━━ Raw data ━━
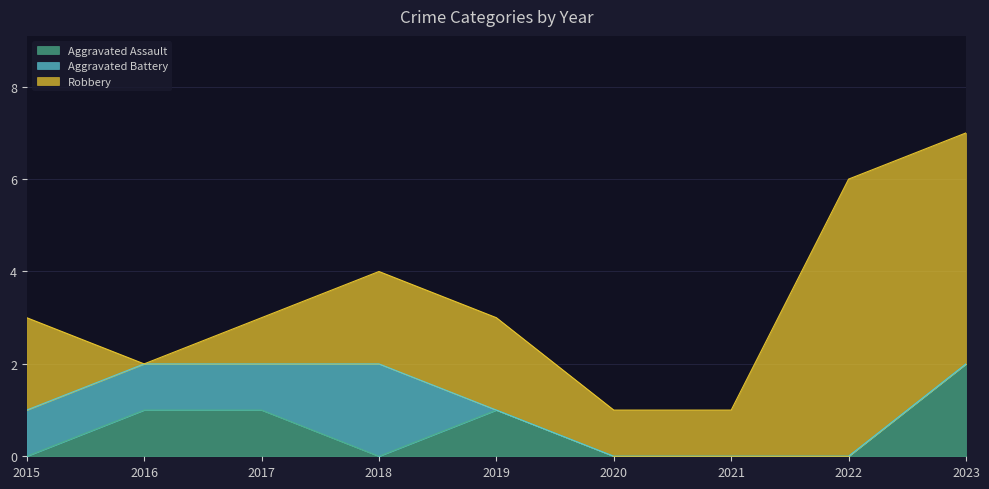

Reading left to right, what are all the values shown in this chart?

Aggravated Assault: 2015=0	2016=1	2017=1	2018=0	2019=1	2020=0	2021=0	2022=0	2023=2
Aggravated Battery: 2015=1	2016=1	2017=1	2018=2	2019=0	2020=0	2021=0	2022=0	2023=0
Robbery: 2015=2	2016=0	2017=1	2018=2	2019=2	2020=1	2021=1	2022=6	2023=5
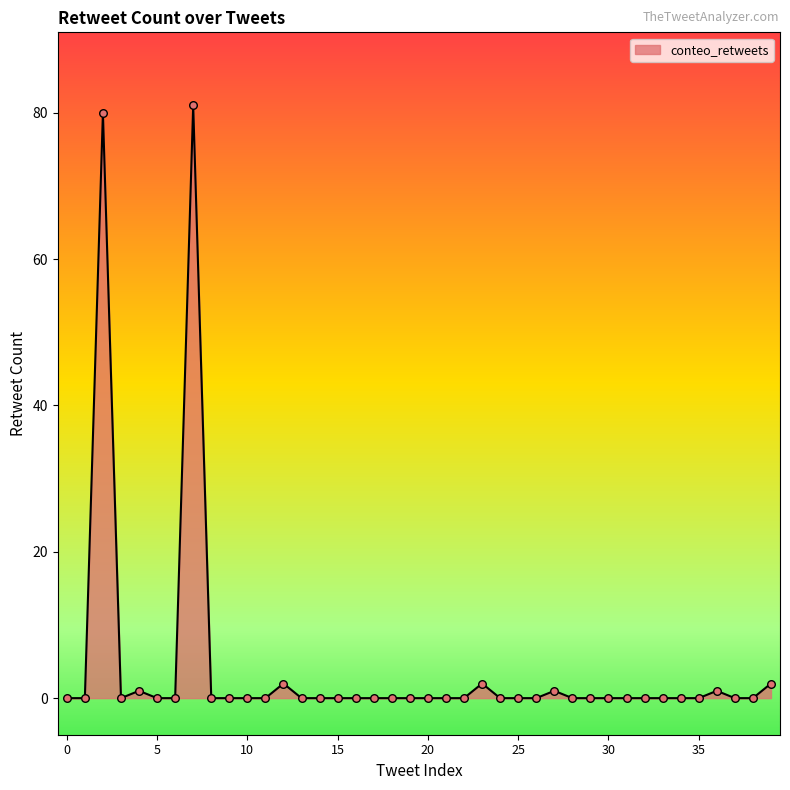

What is the greatest value displayed?

81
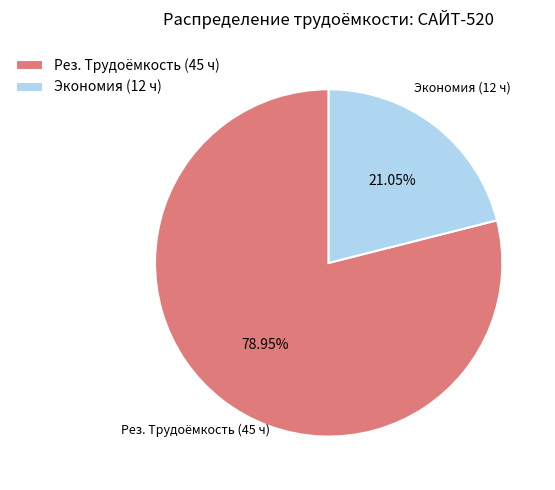

To the nearest percent, what is the difference between the Рез. Трудоёмкость and Экономия slice percentages?

58%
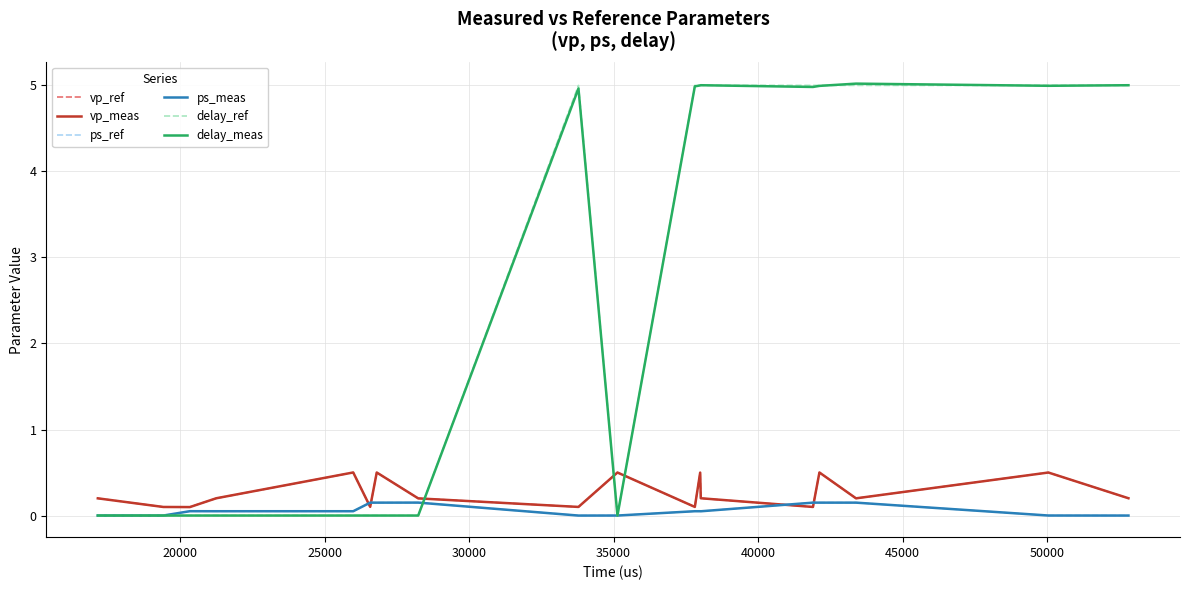

True or false: delay_meas and vp_meas cross at least once.

True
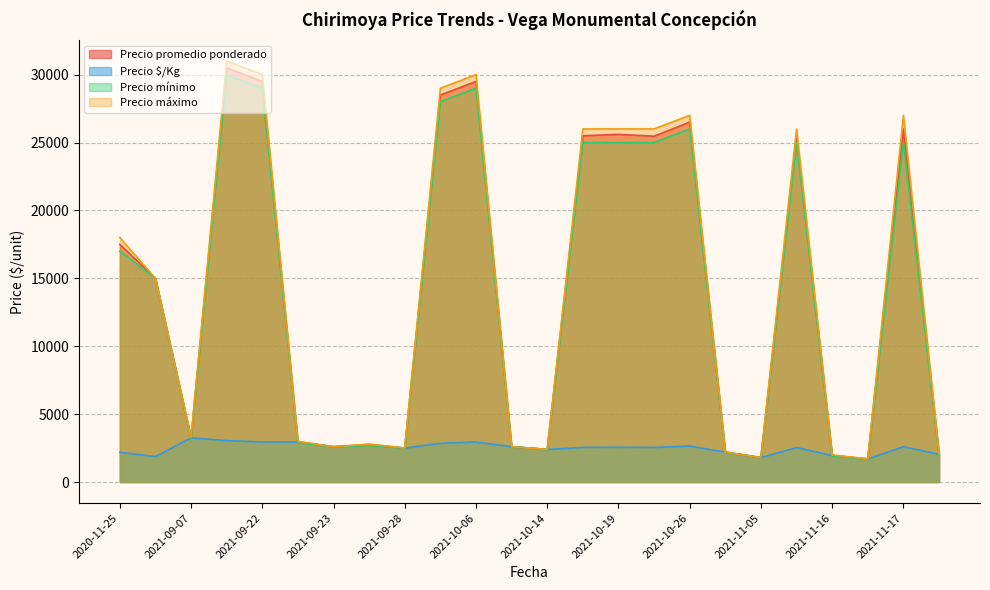

At how many categories does at least one series exceed 4768?

12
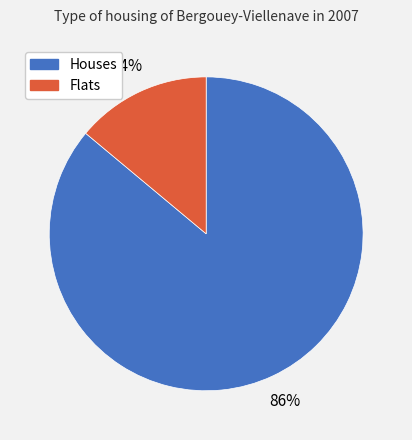

To the nearest percent, what is the difference between the largest and smallest slice percentages?

72%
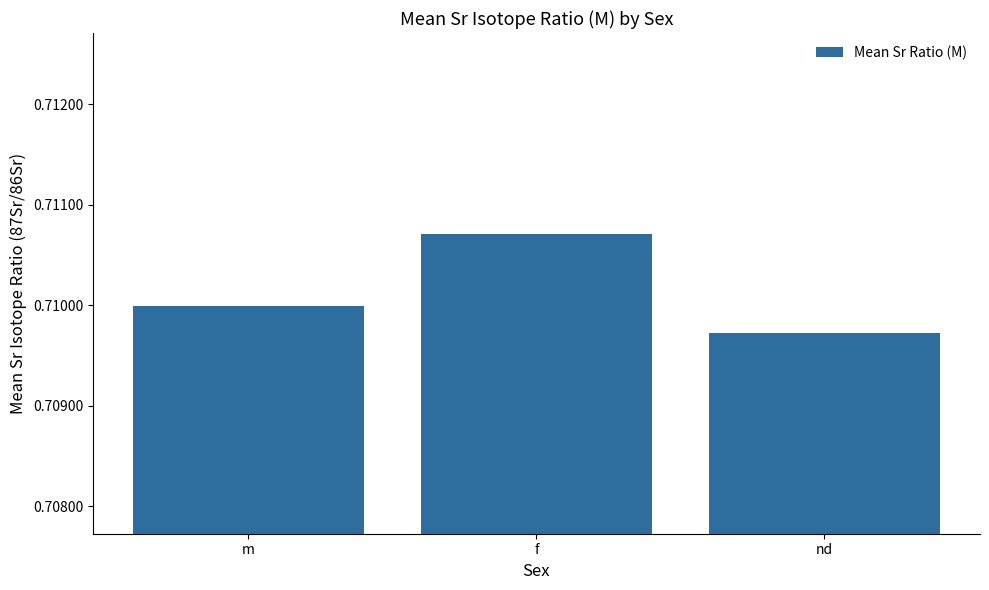

What is the label of the 1st bar from the left?

m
━━━
- _Task objective_:
Copy out the listing above line for line, with no changes to the wording or values. Leave the pictures out.

- _Final answer_:
Reading left to right, what are all the values shown in this chart?

Aggravated Assault: 2015=0	2016=1	2017=1	2018=0	2019=1	2020=0	2021=0	2022=0	2023=2
Aggravated Battery: 2015=1	2016=1	2017=1	2018=2	2019=0	2020=0	2021=0	2022=0	2023=0
Robbery: 2015=2	2016=0	2017=1	2018=2	2019=2	2020=1	2021=1	2022=6	2023=5

What is the greatest value displayed?

81

To the nearest percent, what is the difference between the Рез. Трудоёмкость and Экономия slice percentages?

58%

True or false: delay_meas and vp_meas cross at least once.

True

At how many categories does at least one series exceed 4768?

12

To the nearest percent, what is the difference between the largest and smallest slice percentages?

72%

What is the label of the 1st bar from the left?

m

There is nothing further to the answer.